_WORK ORDER_
Report how many lines in the entries below contain the word "hasta", counting only matches with the same capitalization. Give the number alone.

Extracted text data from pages
--- START ---

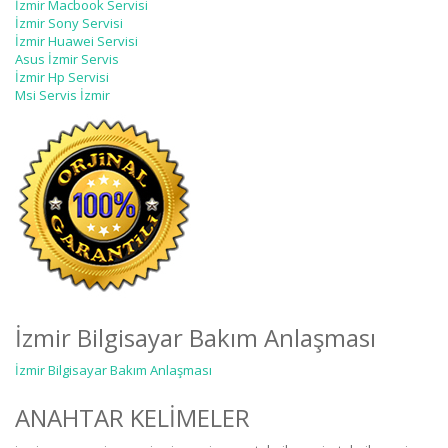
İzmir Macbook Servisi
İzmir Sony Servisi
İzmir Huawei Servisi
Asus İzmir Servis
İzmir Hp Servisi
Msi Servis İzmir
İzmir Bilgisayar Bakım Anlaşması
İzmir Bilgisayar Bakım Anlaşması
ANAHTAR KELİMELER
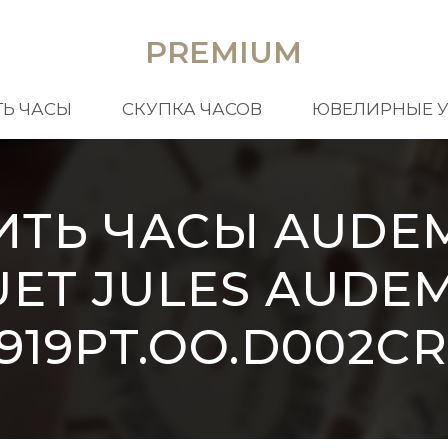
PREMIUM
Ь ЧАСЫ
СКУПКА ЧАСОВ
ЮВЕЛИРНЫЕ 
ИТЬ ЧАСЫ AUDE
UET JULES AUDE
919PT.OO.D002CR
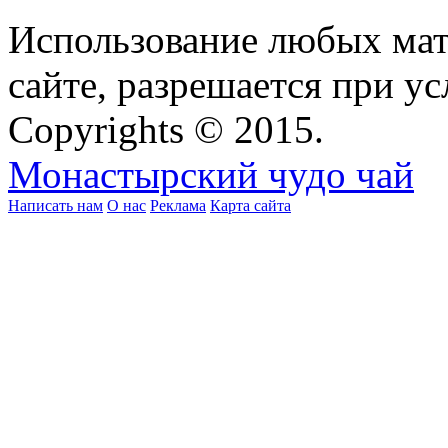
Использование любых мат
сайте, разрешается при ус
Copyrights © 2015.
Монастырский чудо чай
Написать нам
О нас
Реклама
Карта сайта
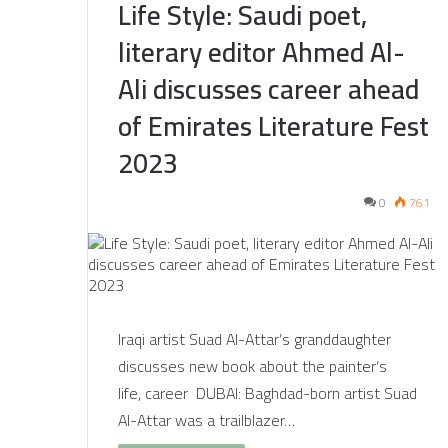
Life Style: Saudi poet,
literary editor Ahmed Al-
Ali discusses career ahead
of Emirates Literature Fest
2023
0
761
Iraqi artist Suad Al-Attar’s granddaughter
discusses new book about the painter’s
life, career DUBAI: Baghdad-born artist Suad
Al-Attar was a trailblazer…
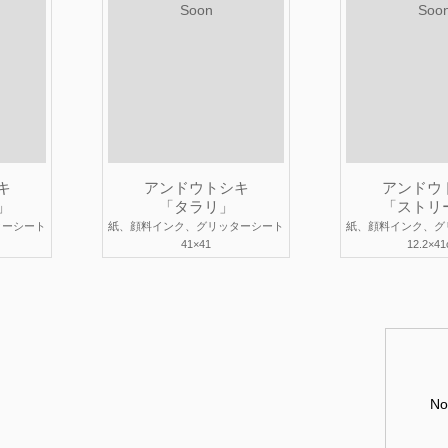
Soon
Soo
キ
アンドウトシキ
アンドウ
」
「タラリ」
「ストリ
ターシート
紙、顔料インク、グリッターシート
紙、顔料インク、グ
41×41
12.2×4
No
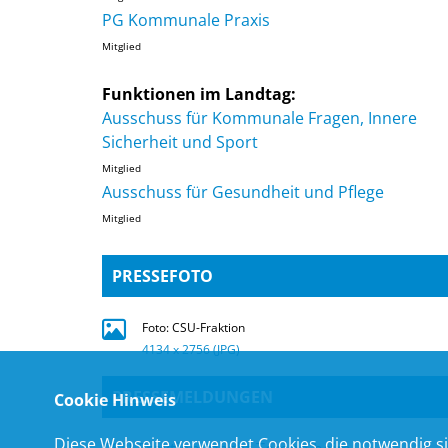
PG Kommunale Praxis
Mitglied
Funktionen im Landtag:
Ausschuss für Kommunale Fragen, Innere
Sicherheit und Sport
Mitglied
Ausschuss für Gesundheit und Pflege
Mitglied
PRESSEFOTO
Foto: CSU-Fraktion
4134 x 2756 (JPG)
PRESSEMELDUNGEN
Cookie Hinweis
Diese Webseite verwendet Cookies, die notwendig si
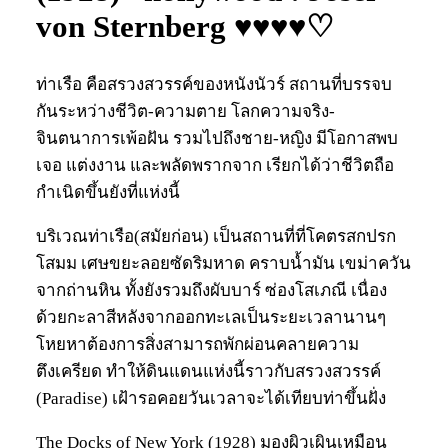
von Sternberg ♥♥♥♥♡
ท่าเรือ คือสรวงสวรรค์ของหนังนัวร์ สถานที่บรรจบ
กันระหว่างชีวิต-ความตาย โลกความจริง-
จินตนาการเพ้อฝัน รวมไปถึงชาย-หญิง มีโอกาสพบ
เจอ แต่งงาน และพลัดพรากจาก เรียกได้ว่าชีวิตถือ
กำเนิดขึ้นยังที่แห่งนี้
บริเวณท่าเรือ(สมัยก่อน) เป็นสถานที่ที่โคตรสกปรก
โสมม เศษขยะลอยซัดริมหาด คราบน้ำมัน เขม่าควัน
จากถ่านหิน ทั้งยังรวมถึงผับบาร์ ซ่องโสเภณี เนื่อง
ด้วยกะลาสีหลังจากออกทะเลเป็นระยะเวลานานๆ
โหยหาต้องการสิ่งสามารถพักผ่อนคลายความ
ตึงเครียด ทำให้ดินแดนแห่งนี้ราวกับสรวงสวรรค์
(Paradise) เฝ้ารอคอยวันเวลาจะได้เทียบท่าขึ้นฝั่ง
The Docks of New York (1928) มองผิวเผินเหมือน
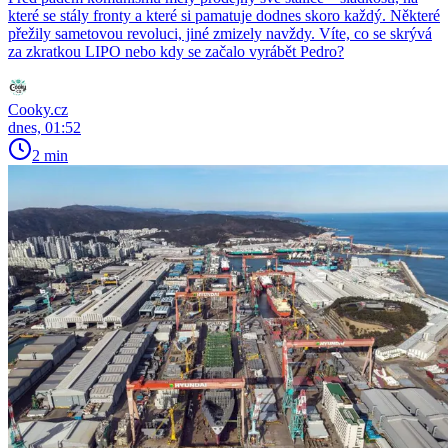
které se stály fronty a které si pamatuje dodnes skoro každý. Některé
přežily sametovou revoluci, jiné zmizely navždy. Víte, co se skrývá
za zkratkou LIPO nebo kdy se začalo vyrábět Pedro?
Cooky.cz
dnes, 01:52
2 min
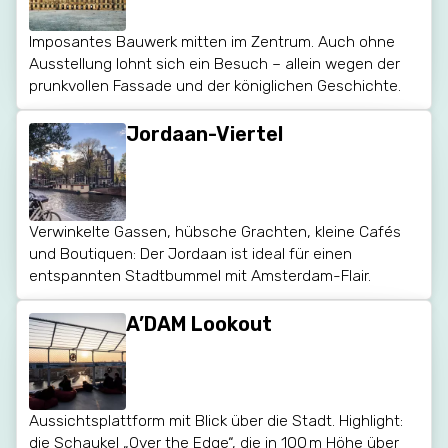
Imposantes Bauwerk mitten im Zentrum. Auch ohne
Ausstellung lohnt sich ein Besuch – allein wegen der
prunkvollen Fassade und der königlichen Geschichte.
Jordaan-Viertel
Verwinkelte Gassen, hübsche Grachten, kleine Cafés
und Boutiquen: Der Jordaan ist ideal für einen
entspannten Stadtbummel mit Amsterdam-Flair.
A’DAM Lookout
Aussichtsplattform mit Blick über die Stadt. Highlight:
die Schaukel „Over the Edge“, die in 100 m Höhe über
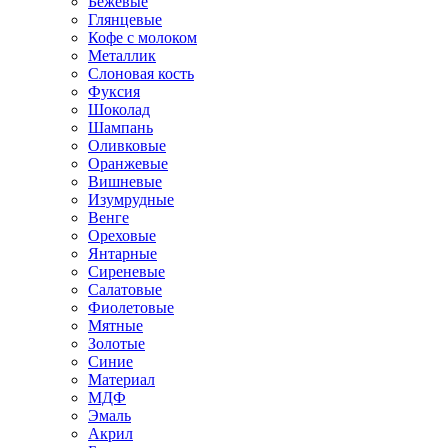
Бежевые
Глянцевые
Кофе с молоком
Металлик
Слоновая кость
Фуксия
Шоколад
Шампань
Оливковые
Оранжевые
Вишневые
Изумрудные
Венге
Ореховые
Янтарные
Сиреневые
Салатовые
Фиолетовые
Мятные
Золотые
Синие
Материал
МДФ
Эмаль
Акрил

--- END ---
--- START ---

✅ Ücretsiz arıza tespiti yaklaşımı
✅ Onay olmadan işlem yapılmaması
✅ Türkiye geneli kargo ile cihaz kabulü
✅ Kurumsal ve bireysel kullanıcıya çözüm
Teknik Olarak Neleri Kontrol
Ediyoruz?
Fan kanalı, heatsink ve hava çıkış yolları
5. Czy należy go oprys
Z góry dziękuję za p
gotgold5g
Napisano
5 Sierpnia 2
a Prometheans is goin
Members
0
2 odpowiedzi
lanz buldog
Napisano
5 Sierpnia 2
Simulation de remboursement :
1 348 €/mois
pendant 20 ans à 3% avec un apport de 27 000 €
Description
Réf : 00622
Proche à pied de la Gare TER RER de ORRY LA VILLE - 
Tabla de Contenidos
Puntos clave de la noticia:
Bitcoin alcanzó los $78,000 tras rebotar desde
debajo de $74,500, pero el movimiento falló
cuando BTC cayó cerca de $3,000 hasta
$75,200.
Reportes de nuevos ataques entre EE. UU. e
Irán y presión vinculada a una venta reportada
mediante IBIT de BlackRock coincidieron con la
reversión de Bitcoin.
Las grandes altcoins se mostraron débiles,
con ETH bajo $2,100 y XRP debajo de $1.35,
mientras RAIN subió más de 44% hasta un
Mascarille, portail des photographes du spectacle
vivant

--- END ---
--- START ---

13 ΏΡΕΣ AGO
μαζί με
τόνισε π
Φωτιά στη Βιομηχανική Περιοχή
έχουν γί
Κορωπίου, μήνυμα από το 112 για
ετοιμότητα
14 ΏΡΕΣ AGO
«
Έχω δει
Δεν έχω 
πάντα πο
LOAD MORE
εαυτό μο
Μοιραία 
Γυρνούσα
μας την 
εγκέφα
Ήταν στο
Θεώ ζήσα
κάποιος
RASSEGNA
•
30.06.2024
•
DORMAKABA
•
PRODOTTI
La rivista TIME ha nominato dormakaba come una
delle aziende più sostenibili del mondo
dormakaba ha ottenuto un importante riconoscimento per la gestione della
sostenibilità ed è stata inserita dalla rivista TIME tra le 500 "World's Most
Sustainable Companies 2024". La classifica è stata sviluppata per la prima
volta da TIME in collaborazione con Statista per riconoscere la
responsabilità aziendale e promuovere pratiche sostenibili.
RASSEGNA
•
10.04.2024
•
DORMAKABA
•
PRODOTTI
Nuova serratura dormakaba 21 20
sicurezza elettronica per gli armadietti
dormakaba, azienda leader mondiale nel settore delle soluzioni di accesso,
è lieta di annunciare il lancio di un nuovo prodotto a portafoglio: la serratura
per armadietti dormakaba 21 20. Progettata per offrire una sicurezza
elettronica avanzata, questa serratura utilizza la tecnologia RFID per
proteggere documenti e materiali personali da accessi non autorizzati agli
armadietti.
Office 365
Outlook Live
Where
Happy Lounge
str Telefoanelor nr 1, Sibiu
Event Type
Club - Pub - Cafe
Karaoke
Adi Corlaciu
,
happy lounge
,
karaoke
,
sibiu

--- END ---

_SOLUTION TO THIS TASK_
2